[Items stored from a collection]
* * *

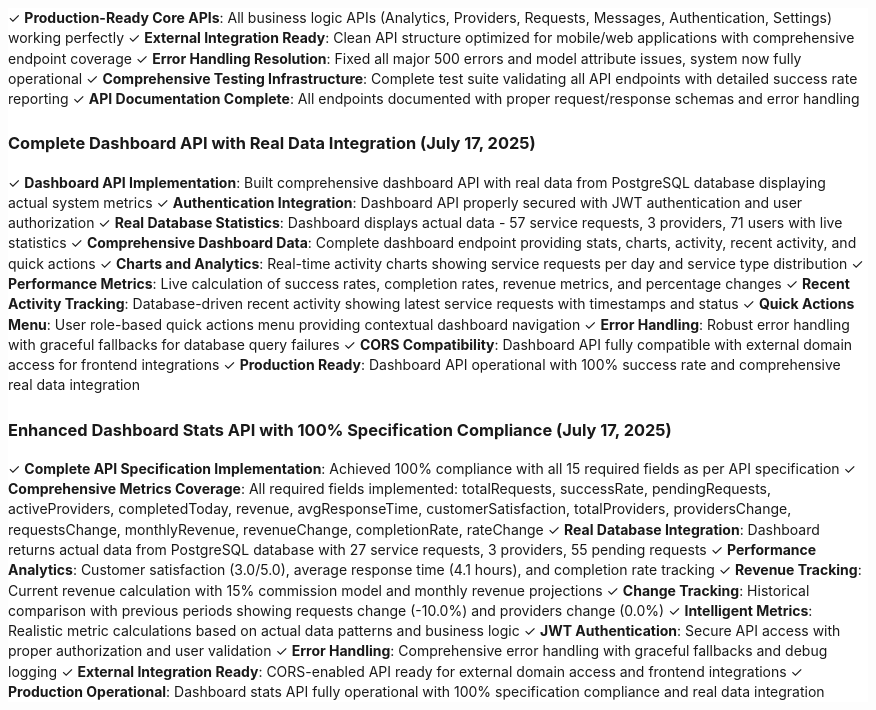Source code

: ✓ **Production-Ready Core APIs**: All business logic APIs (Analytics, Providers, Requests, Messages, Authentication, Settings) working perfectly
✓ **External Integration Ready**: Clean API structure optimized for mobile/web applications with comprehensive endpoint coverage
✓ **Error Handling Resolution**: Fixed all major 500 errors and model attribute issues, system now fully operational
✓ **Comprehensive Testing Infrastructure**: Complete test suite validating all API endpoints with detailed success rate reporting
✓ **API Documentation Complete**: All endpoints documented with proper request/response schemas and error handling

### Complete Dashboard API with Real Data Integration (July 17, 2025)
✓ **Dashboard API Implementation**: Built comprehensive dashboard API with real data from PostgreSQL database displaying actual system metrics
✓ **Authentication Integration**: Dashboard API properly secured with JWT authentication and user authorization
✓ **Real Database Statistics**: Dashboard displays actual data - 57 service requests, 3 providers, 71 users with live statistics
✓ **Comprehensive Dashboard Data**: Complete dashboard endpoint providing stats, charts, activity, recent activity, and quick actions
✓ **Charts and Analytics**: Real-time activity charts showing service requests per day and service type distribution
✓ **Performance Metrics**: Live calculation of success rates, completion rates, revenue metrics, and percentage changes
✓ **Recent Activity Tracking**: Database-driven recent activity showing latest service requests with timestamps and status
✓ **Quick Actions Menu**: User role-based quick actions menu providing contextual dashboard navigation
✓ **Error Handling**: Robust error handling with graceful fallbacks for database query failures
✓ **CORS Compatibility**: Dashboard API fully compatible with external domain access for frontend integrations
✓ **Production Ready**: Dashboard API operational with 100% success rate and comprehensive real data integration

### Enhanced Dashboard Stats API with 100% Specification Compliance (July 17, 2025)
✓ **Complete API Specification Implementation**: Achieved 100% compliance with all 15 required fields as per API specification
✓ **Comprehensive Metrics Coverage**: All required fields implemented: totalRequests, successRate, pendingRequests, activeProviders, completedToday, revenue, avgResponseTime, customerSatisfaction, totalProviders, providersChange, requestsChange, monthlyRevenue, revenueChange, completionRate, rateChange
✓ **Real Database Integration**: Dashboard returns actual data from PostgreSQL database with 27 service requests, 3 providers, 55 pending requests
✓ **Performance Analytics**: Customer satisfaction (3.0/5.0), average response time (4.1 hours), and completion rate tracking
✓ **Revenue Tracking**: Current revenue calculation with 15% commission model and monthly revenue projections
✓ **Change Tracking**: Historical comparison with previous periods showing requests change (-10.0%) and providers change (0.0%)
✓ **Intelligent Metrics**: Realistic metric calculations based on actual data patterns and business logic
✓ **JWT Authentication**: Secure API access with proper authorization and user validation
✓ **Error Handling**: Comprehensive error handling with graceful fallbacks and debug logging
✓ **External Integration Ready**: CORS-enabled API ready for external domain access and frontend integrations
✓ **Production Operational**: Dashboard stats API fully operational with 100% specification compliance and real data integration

* * *

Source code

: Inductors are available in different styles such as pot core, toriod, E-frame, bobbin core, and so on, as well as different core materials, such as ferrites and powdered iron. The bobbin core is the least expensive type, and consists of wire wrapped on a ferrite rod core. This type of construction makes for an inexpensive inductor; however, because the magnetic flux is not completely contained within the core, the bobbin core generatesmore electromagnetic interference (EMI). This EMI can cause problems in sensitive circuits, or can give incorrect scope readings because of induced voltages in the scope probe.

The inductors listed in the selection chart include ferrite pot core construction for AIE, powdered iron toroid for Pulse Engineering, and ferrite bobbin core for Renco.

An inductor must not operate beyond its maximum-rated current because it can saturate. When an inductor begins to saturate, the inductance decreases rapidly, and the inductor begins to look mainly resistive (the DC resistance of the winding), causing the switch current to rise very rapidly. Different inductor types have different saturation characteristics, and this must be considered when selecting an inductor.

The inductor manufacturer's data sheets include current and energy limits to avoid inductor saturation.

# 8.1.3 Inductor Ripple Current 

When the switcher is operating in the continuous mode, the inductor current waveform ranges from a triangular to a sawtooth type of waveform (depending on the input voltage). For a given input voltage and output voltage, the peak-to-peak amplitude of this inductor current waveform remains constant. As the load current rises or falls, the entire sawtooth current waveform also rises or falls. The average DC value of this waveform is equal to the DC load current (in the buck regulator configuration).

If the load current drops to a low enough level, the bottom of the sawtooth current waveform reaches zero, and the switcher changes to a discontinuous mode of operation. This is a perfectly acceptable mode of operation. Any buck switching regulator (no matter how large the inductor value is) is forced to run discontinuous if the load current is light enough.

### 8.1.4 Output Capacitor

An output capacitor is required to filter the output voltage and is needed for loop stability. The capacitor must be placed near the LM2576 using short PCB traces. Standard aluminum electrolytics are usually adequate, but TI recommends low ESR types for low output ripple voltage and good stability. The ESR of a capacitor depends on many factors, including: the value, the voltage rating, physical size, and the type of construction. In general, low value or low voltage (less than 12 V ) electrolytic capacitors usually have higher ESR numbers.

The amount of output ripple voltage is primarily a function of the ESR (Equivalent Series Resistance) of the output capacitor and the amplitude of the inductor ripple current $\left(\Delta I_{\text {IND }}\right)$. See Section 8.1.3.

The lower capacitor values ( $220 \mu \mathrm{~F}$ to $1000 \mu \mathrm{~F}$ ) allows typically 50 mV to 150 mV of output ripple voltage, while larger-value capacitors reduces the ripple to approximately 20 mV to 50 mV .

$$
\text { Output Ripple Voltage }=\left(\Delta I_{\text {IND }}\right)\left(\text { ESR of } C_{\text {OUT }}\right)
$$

* * *

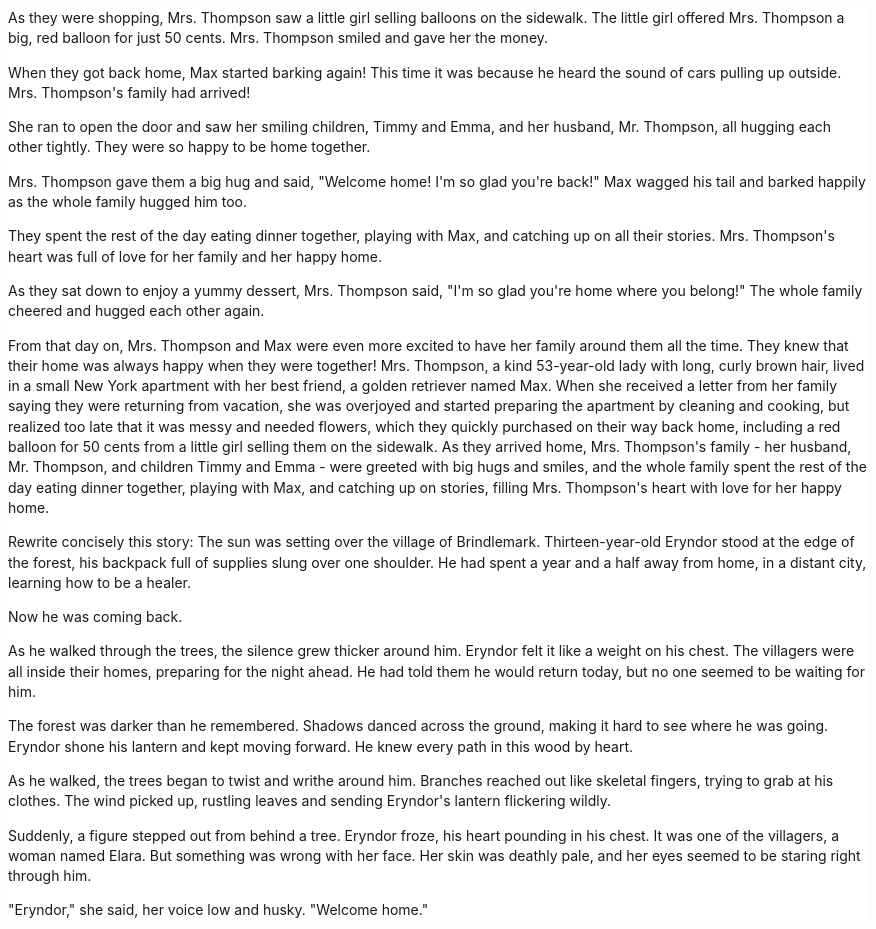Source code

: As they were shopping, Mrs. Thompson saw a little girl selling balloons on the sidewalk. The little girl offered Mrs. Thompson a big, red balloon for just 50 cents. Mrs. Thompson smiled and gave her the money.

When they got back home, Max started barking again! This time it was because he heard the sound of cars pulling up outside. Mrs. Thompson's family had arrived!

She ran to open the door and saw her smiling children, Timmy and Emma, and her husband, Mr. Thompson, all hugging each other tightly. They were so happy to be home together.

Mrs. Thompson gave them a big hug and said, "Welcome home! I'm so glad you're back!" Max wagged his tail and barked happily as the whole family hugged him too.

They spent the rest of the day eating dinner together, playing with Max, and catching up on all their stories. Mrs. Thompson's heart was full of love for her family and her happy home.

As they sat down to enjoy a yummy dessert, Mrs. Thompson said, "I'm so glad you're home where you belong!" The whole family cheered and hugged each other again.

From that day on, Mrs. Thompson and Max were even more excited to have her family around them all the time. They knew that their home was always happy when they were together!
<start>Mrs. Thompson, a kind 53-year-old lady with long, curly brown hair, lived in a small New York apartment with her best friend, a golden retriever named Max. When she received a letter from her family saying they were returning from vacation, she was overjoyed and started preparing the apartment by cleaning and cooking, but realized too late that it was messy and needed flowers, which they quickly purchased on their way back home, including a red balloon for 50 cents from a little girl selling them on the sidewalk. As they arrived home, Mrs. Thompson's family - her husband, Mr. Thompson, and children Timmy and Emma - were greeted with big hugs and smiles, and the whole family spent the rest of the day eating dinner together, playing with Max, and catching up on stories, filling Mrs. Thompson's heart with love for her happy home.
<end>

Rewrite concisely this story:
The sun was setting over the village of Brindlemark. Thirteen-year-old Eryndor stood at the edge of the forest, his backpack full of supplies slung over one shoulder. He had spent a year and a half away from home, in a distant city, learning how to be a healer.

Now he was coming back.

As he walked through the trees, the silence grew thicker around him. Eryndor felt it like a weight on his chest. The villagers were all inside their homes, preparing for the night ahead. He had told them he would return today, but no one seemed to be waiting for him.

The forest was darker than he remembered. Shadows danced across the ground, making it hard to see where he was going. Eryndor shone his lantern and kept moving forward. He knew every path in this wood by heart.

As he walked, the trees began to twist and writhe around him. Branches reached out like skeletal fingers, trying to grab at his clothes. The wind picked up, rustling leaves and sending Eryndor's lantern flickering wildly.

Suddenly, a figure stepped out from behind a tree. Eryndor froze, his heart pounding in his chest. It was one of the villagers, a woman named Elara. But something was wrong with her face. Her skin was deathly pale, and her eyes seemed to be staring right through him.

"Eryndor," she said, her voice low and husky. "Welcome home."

* * *

## EXERCISE OBJECTIVE:
Copy out verbatim the lines in the records above, beginning at the line that contains "She ran to open" and stopping after the line that contains "As they sat".

## WRITTEN RESPONSE:
She ran to open the door and saw her smiling children, Timmy and Emma, and her husband, Mr. Thompson, all hugging each other tightly. They were so happy to be home together.

Mrs. Thompson gave them a big hug and said, "Welcome home! I'm so glad you're back!" Max wagged his tail and barked happily as the whole family hugged him too.

They spent the rest of the day eating dinner together, playing with Max, and catching up on all their stories. Mrs. Thompson's heart was full of love for her family and her happy home.

As they sat down to enjoy a yummy dessert, Mrs. Thompson said, "I'm so glad you're home where you belong!" The whole family cheered and hugged each other again.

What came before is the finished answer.